Pornography Porn

Could there be anything more vile to read than Christians of all confessional stripes commenting, nay, waxing indignant about pornography, either the sort popularly portrayed in films like 50 Shades of Grey or the everyday stuff which litters the Internet? Pornography is evil — is there much more to be said about it than that? The attempts of some to build-up utilitarian arguments against its production and consumption are not without merit; but that’s a dangerous road to walk down. For whether some wish to admit it or not, there are plenty of pro-pornography arguments cast in utilitarian terms, and the social-science literature has only yielded findings which are, at best, inconclusive and, more often than not, contestable. The less charitable side of me, the one activated by social media and e-mail chains, finds almost all Christian writings on pornography is perverse. The curiosity that sits just underneath the condemnatory rhetoric is — if I may use the word again — perverse. It’s not enough to just say that the sort of “deviant sex” portrayed in most pornographic (or quasi-pornographic) videos is “disgusting” or “immoral”; graphic descriptions, the sort which ended up enticing more than horrifying, are part of the package. O, how I long for the days of yore when a sly euphemism or two might have stood-in for “analingus.”

The prevalence of cheap moralizing literature is sure evidence of inadequate moral instruction. In earlier times made more decent not by the quality of men but the intolerance of the laws for vices most high-school kids experience before graduation, epistles of revulsion toward gang bangs, sadomasochism, and run-of-the-mill bestiality (light household pet stuff; no farm animals) wouldn’t have been necessary; their authors would be punished for pruriency. Now I pray that these “consciences of our darkened times” might be sanctioned with irrelevancy. But that won’t happen because there is a market for “pornography porn,” a ghastly spectacle typically comprised of misdirected rage, impotent posturing, and stern nonsense. Show me a man confronted with a 1,200 word finger-wag over his masturbatory practices who repented of his ways, humble and contrite before the frowning faces of the disapproval class and I’ll dig up dozens of more tempted to peek at that which is ostensibly damned. No, you see, what “pornography porn” does, aside from fill its producers with a false sense of justification and mission, is draw hapless souls further into the snares of the devil. They read of lascivious lifestyles and lurid practices to which they have no access, to which only the misdirected and corrupted embrace, and they want to know more. They want to know what to get angry at, not because it’s objectively evil, but because they themselves ought not, cannot, and therefore will not be able to imbibe.
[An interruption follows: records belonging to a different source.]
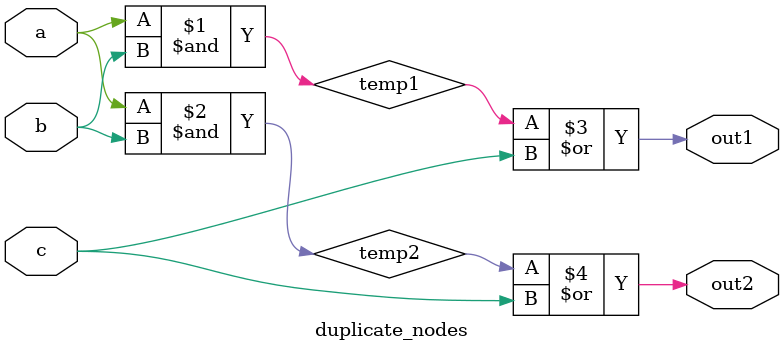
<source format=v>
/*
 * Duplicate nodes test case for Strash algorithm
 * Contains duplicate logic that should be optimized
 */

module duplicate_nodes (
    input a,
    input b,
    input c,
    output out1,
    output out2
);

// Duplicate AND gates
assign temp1 = a & b;
assign temp2 = a & b;  // Duplicate of temp1

// Duplicate OR gates  
assign out1 = temp1 | c;
assign out2 = temp2 | c;  // Duplicate of out1 logic

endmodule

</source>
Then some do, and I bet it’s a real horror show in the confessional after that. (Or, if they happen to belong to a Protestant sect, it’s a real horror show down at the local Celebrate Recovery group.) I don’t mean to mock; toward these poor men I feel a great deal of pity. Wanting to be good Christians prepared to battle against worldly temptations, they mistakenly arm themselves with the enemy’s time bombs. Yes, shame on the pornographers, but shame, too, on those who make a cottage industry out of claiming to combat the pornographers. They don’t drain the cesspool; they help keep it full. What should we say to such people? A brief perusal through the Bible reveals 20 or so references to stumbling blocks, and so many, many more about hypocrisy in general.